For poetry devotees who also happen to be dedicated to sunbathing and body surfing, Poet Laureate Billy Collins makes some summer reading recommendations.

Oouwwch

Hair on the chest, but not on the back...so this is what women want? Boston radio producer Jon Marston tries his best to accommodate, with the help of Barbara Segal of Total Skin Care.

The Point

In an age when hotels are named things like “W,” and the people who help you with your bags are called anything but “porters,” filmmaker Barbara Heller examines the cultural underpinnings of a more long-standing luxury hotel convention: the toilet paper point.

¡Attencion! ¡Attencion!

New York City’s Mexican immigrant population is growing, and with it, the need for mariachi musicians. Ramon Ponce, Jr., to the rescue. This week, he opened the Mariachi Academy of New York. Next Big Thing producer Amanda Aronczyk meets the Academy’s first students. For more information, contact the Center for Traditional Music and Dance.

Acetate Disks and a Mule

Ethnomusicologist and radio broadcaster Henrietta Yurchenco has spent many of her 86 years traveling the world, recording music in remote places, and bringing it to the airwaves along with the work of Leadbelly, Woody Guthrie and other legendary musicians. Yurchenco shares with host Dean Olsher her stories, her records and a few tunes on the piano.

My Own Private Hollywood

When Hollywood blockbusters fail to satisfy, we’re forced to turn to inner-entertainment. As Next Big Thing contributor Henry Alford discovers, New Yorkers’ fantasy lives are alive and well.

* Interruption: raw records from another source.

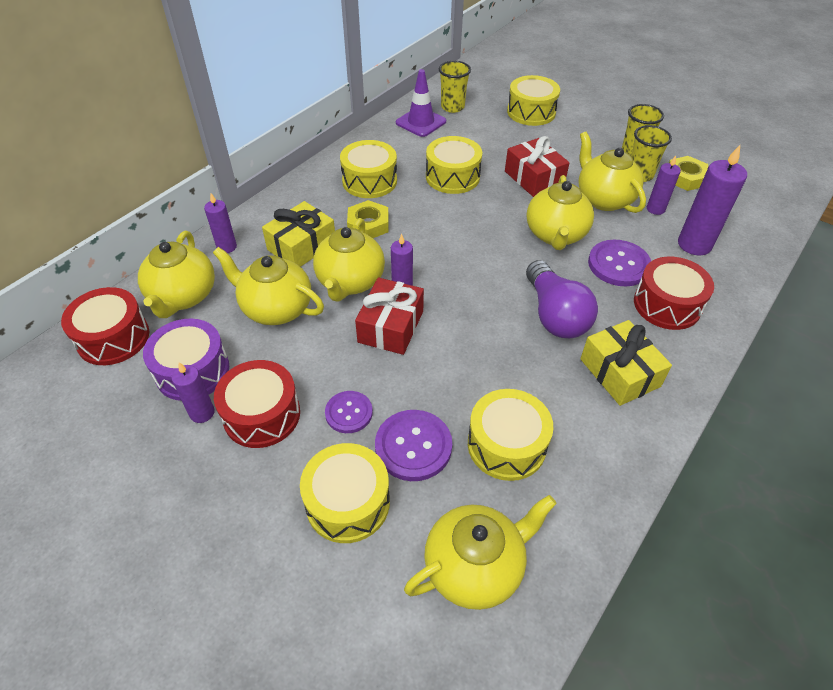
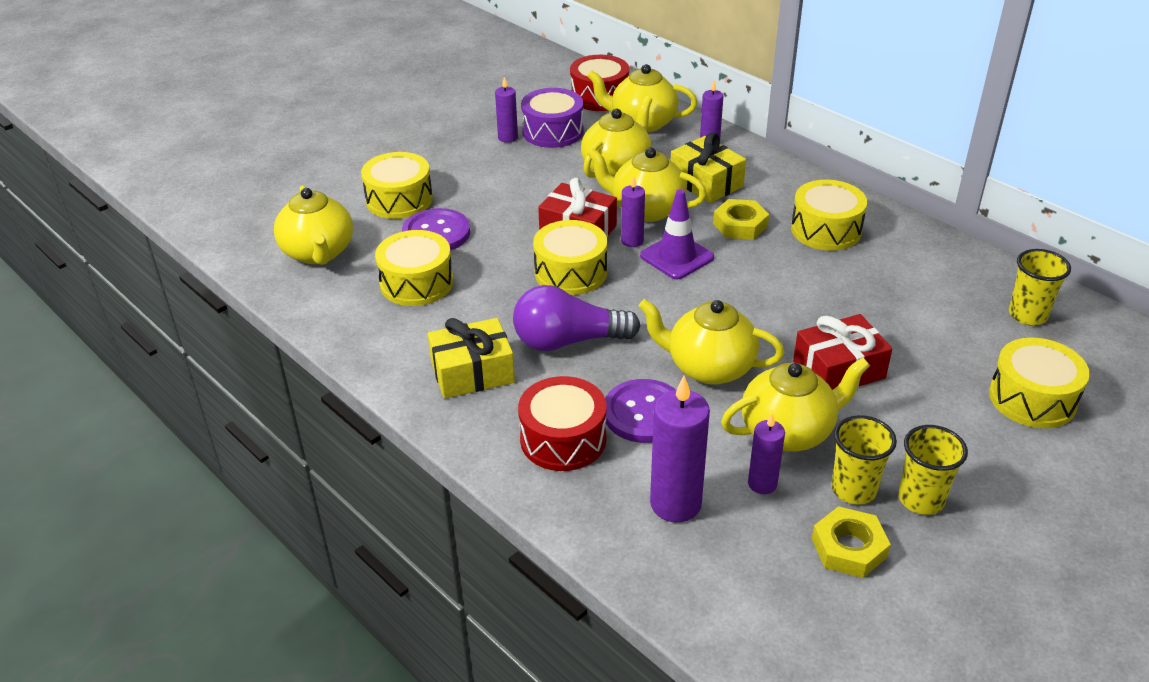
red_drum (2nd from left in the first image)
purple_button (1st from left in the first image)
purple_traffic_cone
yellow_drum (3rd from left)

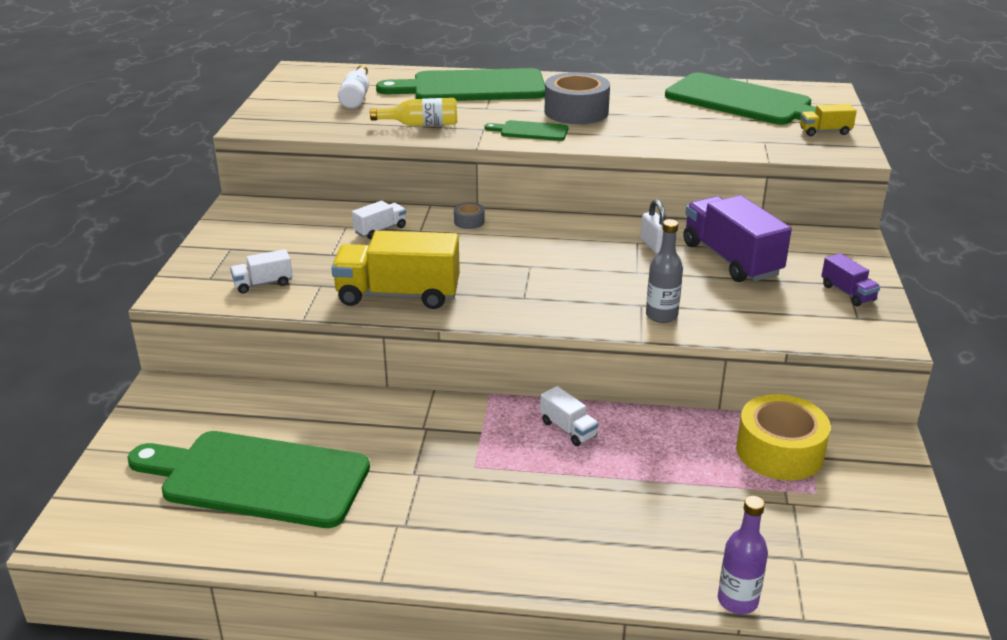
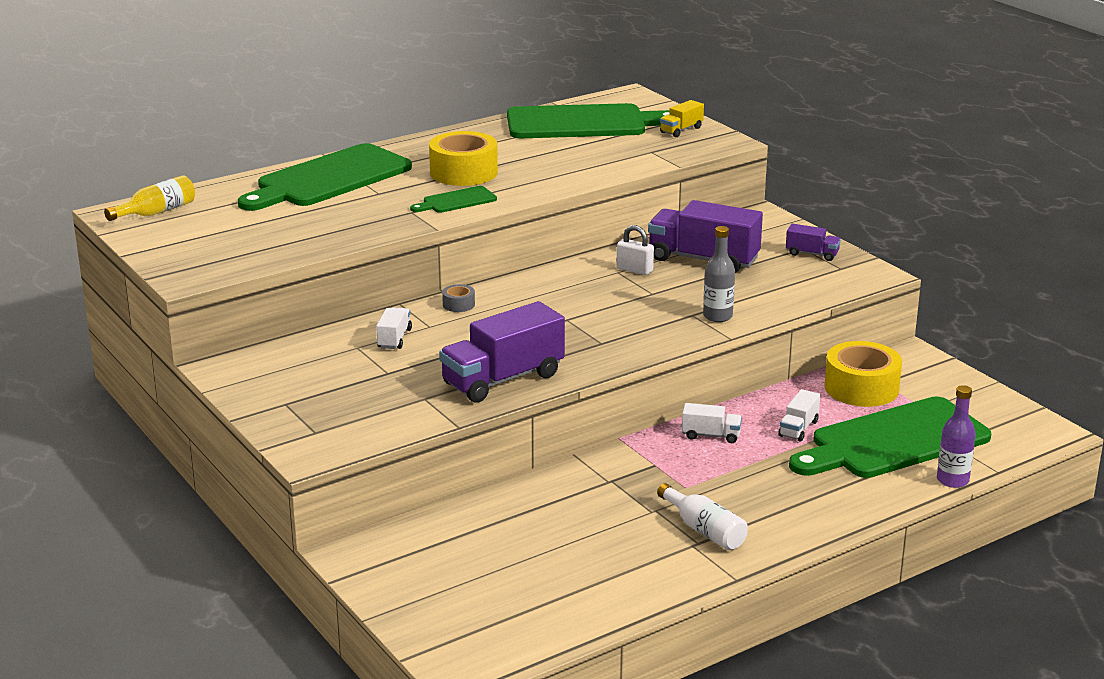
green_cutting_board (4th from left)
white_truck (3rd from left)
white_bottle
yellow_bottle
purple_truck (1st from left)
yellow_tape (1st from left)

Five Sounds in Search of an Author

Next Big Thing contest judge Jesse Green returns to judge this month's entries.

Voice Travel

The cramped, over-heated upper reaches of St. Augustine’s Church on the Lower East Side were once officially designated the “slave gallery.” Accompanied by the church’s Deacon Edgar Hopper, Steve Zeitlin, director of City Lore, visits the gallery in search of echoes of its former congregants.